Sargeson short story top prize taken home by compelling ‘Pig Hunting’ tale

The “worthy and admirable winner” of New Zealand’s richest short story competition has been announced, taking home $10,000.

29 Oct 2023

Sargeson Chief Judge - Vincent O'Sullivan

 Anna Woods from Auckland was named winner of the 2023 Sargeson Prize with her short story ‘Pig Hunting’ on Saturday evening as part of the 20th Annual Frank Sargeson Memorial Lecture at the University of Waikato. She also receives a two-week summer writing residency at the Sargeson Centre in Auckland.

Chief Judge Vincent O’Sullivan says, “Anna’s piece could not be more convincingly set in a compellingly detailed New Zealand. Its language is exact. Line by line, it is a triumph of restrained but focused style, honed for what it has to do. ‘Pig Hunting’ is there with ‘Millie’, one of Katherine Mansfield’s few ‘backblocks’ stories. It shares the same sense of growing pressure and remoteness and carries a comparable ambiguity until a final psychological clarity that challenges so much of what went before.”
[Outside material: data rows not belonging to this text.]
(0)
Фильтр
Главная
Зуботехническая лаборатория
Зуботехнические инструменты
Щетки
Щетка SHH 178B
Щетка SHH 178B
Anna says that the inspiration for the story came from a short break in a small town in the North Island.

“I have entered the Sargeson Prize every year since the prize started, so to win is a huge honour and milestone.”

The competition was also open to secondary school students, whose writing Vincent describes as unexpectedly mature.

“The students showed a sophistication in dealing with relationships, with family cross currents and with the constant challenge to personal values against conventions and current pressures that were light years in advance of either Sargeson’s generation or my own,” says Vincent.

“I was also struck by the deftness of the writing, the awareness of craft and its demands, the commitment to language that is good fiction’s driving force. It takes some writers a lifetime to know that. Here were teenagers who acknowledged that already.”

‘The Catastrophe of Swimming’, written by Tunmise Adebowale of St Hilda’s Collegiate School in Dunedin, was the winning entry in the Secondary Schools Division. Vincent remarked that he loved the subtlety and lightness of the tale, saying that it was a delight to read.

“‘The Catastrophe of Swimming’ deeply intrigued me. Not because it was about colonisation and its legacy, which to some extent it was, but because, in a sense, it assumed that as a given, with no need to hammer it home, allowing the story that it carried to be narrated delicately, humorously, a fairly casual event, even.”

As the Secondary Schools Division winner, Tunmise receives $2000 and a one-week summer writing residency at the University of Waikato, which includes mentoring, accommodation and meals. Tunmise says that winning the secondary school prize is an exciting opportunity to continue to hone her writing.

“If it weren’t for the encouragement from my friends and teachers, I wouldn’t have entered the prize this year.”

“Winning the prize and the writing residency with the University of Waikato means so much. I’m looking forward to challenging myself and improving my skills further.”

University of Waikato Senior Lecturer in Creative Writing and accomplished author Catherine Chidgey says the annual Sargeson Prize is a wonderful opportunity to highlight the talent and diversity of writers around the country.

“We received close to 1100 entries this year across the two categories, and it’s a delight to see new writers taking on the challenge alongside established names,” says Catherine.

The winning stories will be published by ReadingRoom, the literary branch of Newsroom. Entries for the 2024 competition open on 1 April 2024.